The Ubiquitin-like protein ISG15 (Interferon stimulated gene 15) resembles a di-Ubiquitin moiety and mediates an antiviral response to certain viruses. Nairoviruses and Arteriviruses, two unrelated groups of RNA viruses, encode for ovarian tumor domain-containing sequences[45], [46]. These viral OTUs appear to be expressed and to exert DUB-like activity as well as the ability to recognize and cleave ISG15, thereby inhibiting Ubiquitin and ISG15-dependent antiviral pathways [47]. For instance, for the porcine reproductive and respiratory syndrome (PRRS) virus, it was shown that the N-terminal part of the non-structural protein 2 (nsp2) inhibits NF-κB activation [48]. In addition, the Artevirus and Nairovirus OTUs target RIG-1-like receptors, a family of cytosolic RNA helicases that with Toll-like receptors (TLRs) belong to the family of pattern recognition receptors. In the case of Artevirus and Nairovirus derived OTUs, RIG-1 is deubiquitylated, thereby interfering with the signal induced by recognizing foreign RNA [49]. VOTUs are unique in that they are the only OTUs to have shown both deubiquitylating and deISGylating activity.
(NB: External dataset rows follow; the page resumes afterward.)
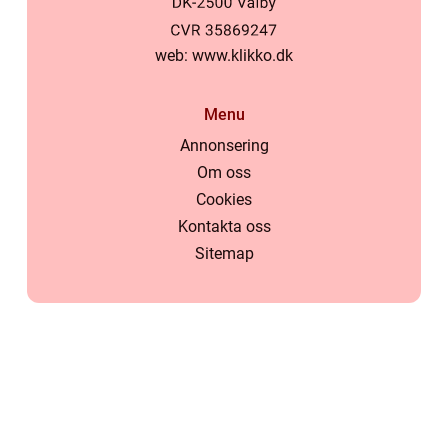
web:
www.klikko.dk
Menu
Annonsering
Om oss
Cookies
Kontakta oss
Sitemap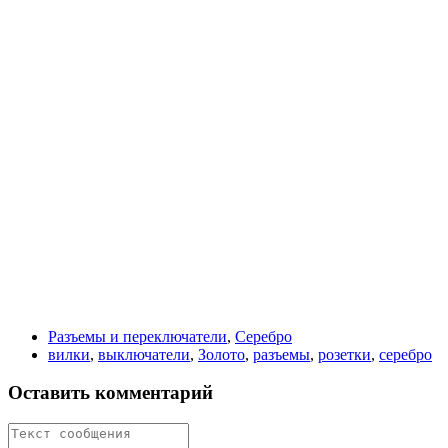
Разъемы и переключатели
,
Серебро
вилки
,
выключатели
,
Золото
,
разъемы
,
розетки
,
серебро
Оставить комментарий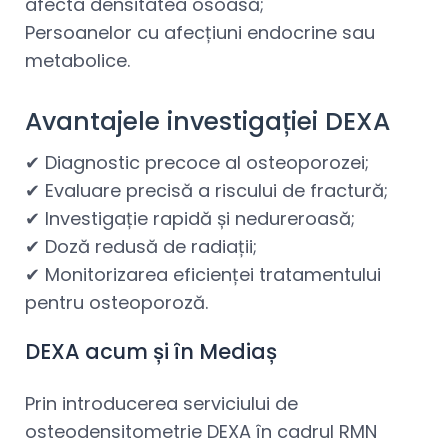
afecta densitatea osoasă;
Persoanelor cu afecțiuni endocrine sau
metabolice.
Avantajele investigației DEXA
✔ Diagnostic precoce al osteoporozei;
✔ Evaluare precisă a riscului de fractură;
✔ Investigație rapidă și nedureroasă;
✔ Doză redusă de radiații;
✔ Monitorizarea eficienței tratamentului
pentru osteoporoză.
DEXA acum și în Mediaș
Prin introducerea serviciului de
osteodensitometrie DEXA în cadrul RMN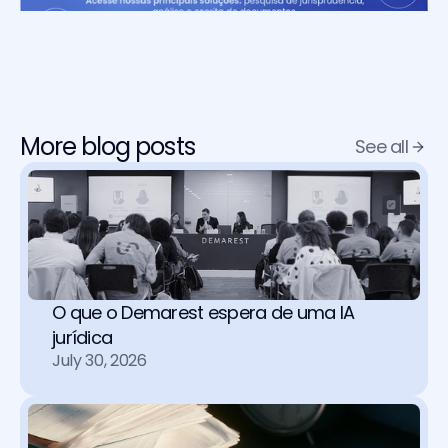
More blog posts
See all
O que o Demarest espera de uma IA 
jurídica
July 30, 2026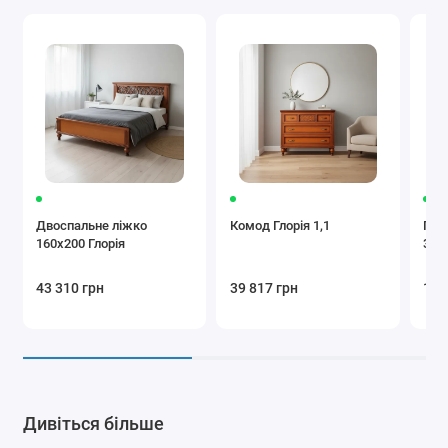
Двоспальне ліжко
Комод Глорія 1,1
При
160x200 Глорія
3Ш
43 310 грн
39 817 грн
19 
Дивіться більше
In comparison, Otubain1/2 prefer K48-, K63-linked poly-Ub or NEDD8 (neural precursor cell expressed, developmentally downregulated 8) as substrates [7], [13]. A20 and A20-like Cezanne OTU proteases selectively cleave K63-linked poly-Ub target and DUBA also shows preference for K63-linked poly-Ub [8], [20], [29]. This implies a considerable variation of the OTU domain to accommodate extended functionalities, in particular in viral genes to exploit the modulation of host-pathogen interactions.